Bugün, 25 Nisan 2024 Perşembe

Ömür Cansu ŞAHİN


15 Temmuz Gecesi


Ne uzun bir geceydi hepimiz için.
Kimisi marketlere koşuyor, ellerinde dolu dolu poşetlerle alel acele evinin yolunu tutuyor, kimisi bankamatiklerden hesabındaki parasını almaya çalışıyor, kimisi sokağa çıkma yasağı var diye oturduğu mekandan hızla arabasına atlayıp evinin yolunu tutuyor, kimisi elinde Türk bayraklarıyla evinden meydanlara koşuyordu.
Askeri darbelerden canı çok yanmış bir milletin, son zamanlarda terör saldırılarına onlarca şehit vermiş bir milletin ne yapacağını bilmeden sokakta sağa sola savrulduğunu görüyordunuz.
Televizyonlarda her kafadan ayrı bir ses çıkıyordu, darbe mi değil mi, evde mi oturalım sokağa mı çıkalım, güvenlik güçleri mi müdahale etmeli sivil halk mı, FETÖ/PYD mi düzenlemiş başka bir yapı mı, kim hain kim dost hepsi birbirine karışmış durumdaydı.
Bir tarafta sokağa çıkma yasağı var deniyor, TRT´de sürekli bildiri okunuyor, bir taraftan demokrasiye sahip çıkılmak üzere sokağa davet ediliyordunuz.
Sokaklardan gelen görüntüler kan dondurucuydu.
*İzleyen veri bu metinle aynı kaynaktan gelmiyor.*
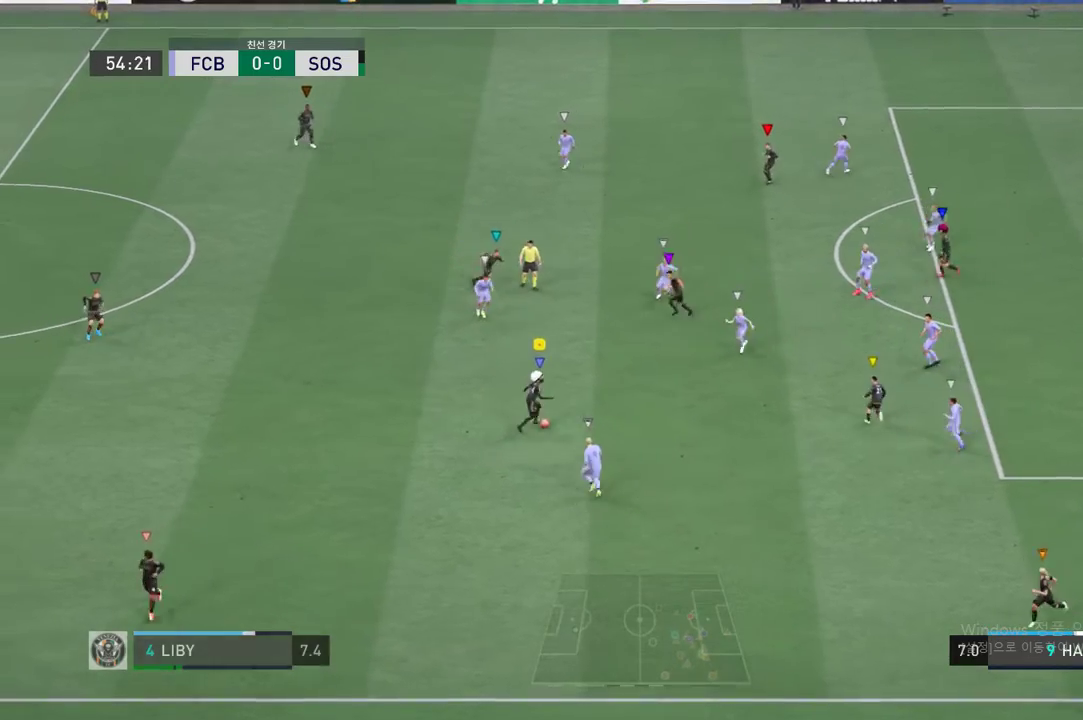
{"buttons": [], "events": []}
Bir tarafta halkına ateş açan gözünü kan bürümüş sözde komutanlar, bir taraftan 20 yaşında neden orada olduğunu bilmeyen linç edilen mehmetçik, bir taraftan meclisini, polis harekat merkezini bombalayan hainler? Asker, sivil, polis yitirdiğimiz bir sürü can, hem bedenen hem ruhen yara alan milyonlarla sabah ettik. Ve neye üzüleceğimizi şaşırmış bir halde duygudan duyguya savrulup durduk? Öncelikle şehitlerimize Allahtan rahmet, geride kalan yakınlarına baş sağlığı diliyor ve bir daha milletimizin böyle acılarla sınanmamasını temenni ediyorum.
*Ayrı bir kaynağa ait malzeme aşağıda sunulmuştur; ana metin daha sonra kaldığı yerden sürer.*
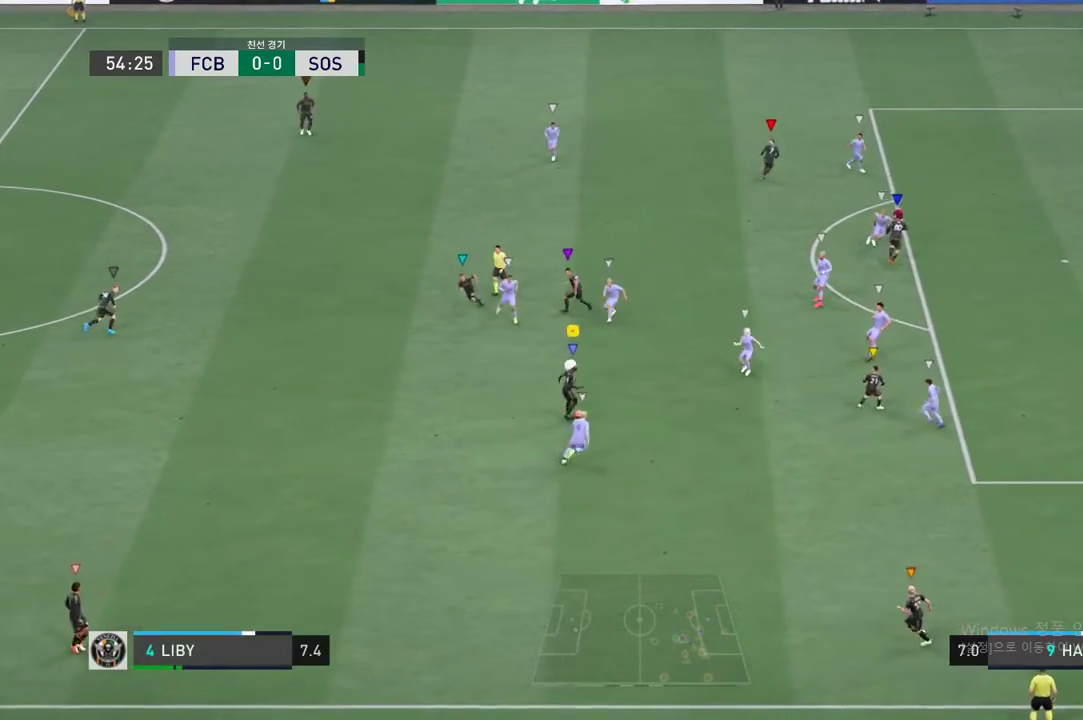
{"buttons": ["Y"], "events": [[151, "Y", "down"], [368, "Y", "up"], [401, "Y", "down"]]}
Kuşkusuz ki 15 Temmuz ve sonrası yaşananlarla 7´den 70´e hepimiz derin yaralar aldık ve artık bu yaraları sarma, hainleri hukuk ve adaletle baş başa bırakma ve milletçe kendimizi toparlama zamanı.
Peki neler yapabiliriz?
-Öncelikle bu travmatik yaşantıdan toplumun her kesiminin olumsuz yönde etkilendiğini unutmamalıyız, sağ, sol, dindar, laik herkes korktu ve herkes üzüldü. Bu sebeple en azından bu zorlu günlerde siyaset yapmayı, birbirimizi hedef alan ayrıştırıcı ithamları kullanmayı bırakmalıyız.
-Çocuklarımızın ve bu konularda hassasiyeti olan kişilerin ruh sağlığı için ölen ya da yaralanan kişilerin olay yerinden fotoğraflarını paylaşmamalıyız.
-Yeme, içme ve uyku düzenimize dikkat etmeliyiz. Özellikle meydanlarda demokrasi nöbeti tutmaya devam eden halkımız bol sıvı ve vitamin takviyesi almayı ihmal etmemeli.
-Birbirimize gülümsemeli, selam vermeli ve iletişim kurmalıyız. Sokaklar birbirinin yüzüne bakmayan, bir teşekkürü, günaydını dahi dile getirmeyen, başı önde, mutsuz insanlarla dolu. Bu havayı dağıtmalıyız, bir tebessümün güne en iyi ve en enerjik başlamanın basit ve kolay yolu olduğunu unutmamalıyız.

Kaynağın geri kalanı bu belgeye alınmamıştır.